Which lines of the data below hold "clients"? Copy each of them.

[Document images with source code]
◇ ◇ ◇ ◇ ◇

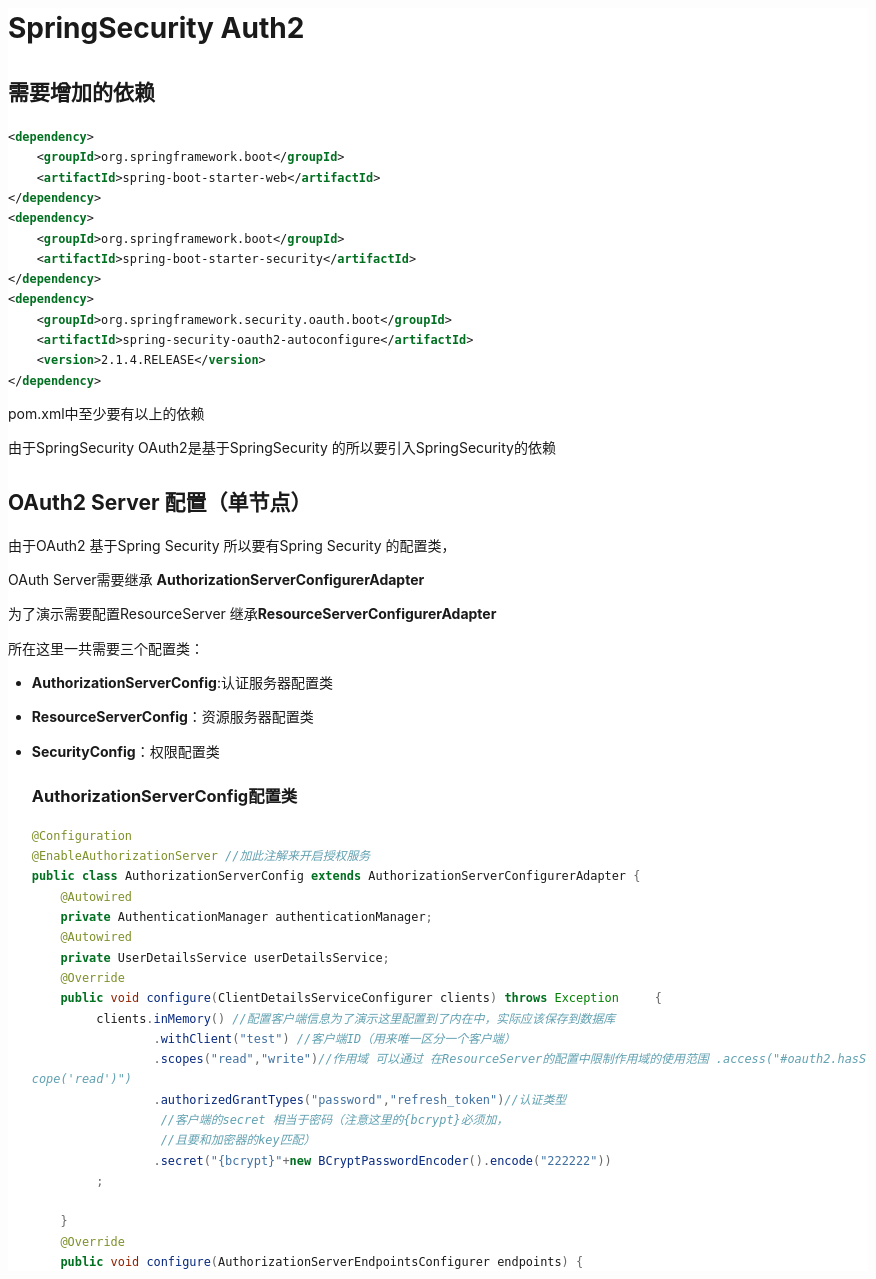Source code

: # SpringSecurity Auth2

## 需要增加的依赖

```xml
<dependency>
    <groupId>org.springframework.boot</groupId>
    <artifactId>spring-boot-starter-web</artifactId>
</dependency>
<dependency>
    <groupId>org.springframework.boot</groupId>
    <artifactId>spring-boot-starter-security</artifactId>
</dependency>
<dependency>
    <groupId>org.springframework.security.oauth.boot</groupId>
    <artifactId>spring-security-oauth2-autoconfigure</artifactId>
    <version>2.1.4.RELEASE</version>
</dependency>
```

pom.xml中至少要有以上的依赖

由于SpringSecurity OAuth2是基于SpringSecurity 的所以要引入SpringSecurity的依赖



## OAuth2 Server 配置（单节点）

由于OAuth2 基于Spring Security 所以要有Spring Security 的配置类，

OAuth Server需要继承 **AuthorizationServerConfigurerAdapter**

为了演示需要配置ResourceServer 继承**ResourceServerConfigurerAdapter**

所在这里一共需要三个配置类：

- **AuthorizationServerConfig**:认证服务器配置类

- **ResourceServerConfig**：资源服务器配置类

- **SecurityConfig**：权限配置类

  ### AuthorizationServerConfig配置类

  ```java
  @Configuration
  @EnableAuthorizationServer //加此注解来开启授权服务
  public class AuthorizationServerConfig extends AuthorizationServerConfigurerAdapter {
      @Autowired
      private AuthenticationManager authenticationManager;
      @Autowired
      private UserDetailsService userDetailsService;
      @Override
      public void configure(ClientDetailsServiceConfigurer clients) throws Exception     {
           clients.inMemory() //配置客户端信息为了演示这里配置到了内在中，实际应该保存到数据库
                   .withClient("test") //客户端ID（用来唯一区分一个客户端）
                   .scopes("read","write")//作用域 可以通过 在ResourceServer的配置中限制作用域的使用范围 .access("#oauth2.hasScope('read')")
                   .authorizedGrantTypes("password","refresh_token")//认证类型
                    //客户端的secret 相当于密码（注意这里的{bcrypt}必须加，
                    //且要和加密器的key匹配）
                   .secret("{bcrypt}"+new BCryptPasswordEncoder().encode("222222"))
           ;
  
      }
      @Override
      public void configure(AuthorizationServerEndpointsConfigurer endpoints) {
  ```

◇ ◇ ◇ ◇ ◇

RESULT OF THIS TASK =
      public void configure(ClientDetailsServiceConfigurer clients) throws Exception     {
           clients.inMemory() //配置客户端信息为了演示这里配置到了内在中，实际应该保存到数据库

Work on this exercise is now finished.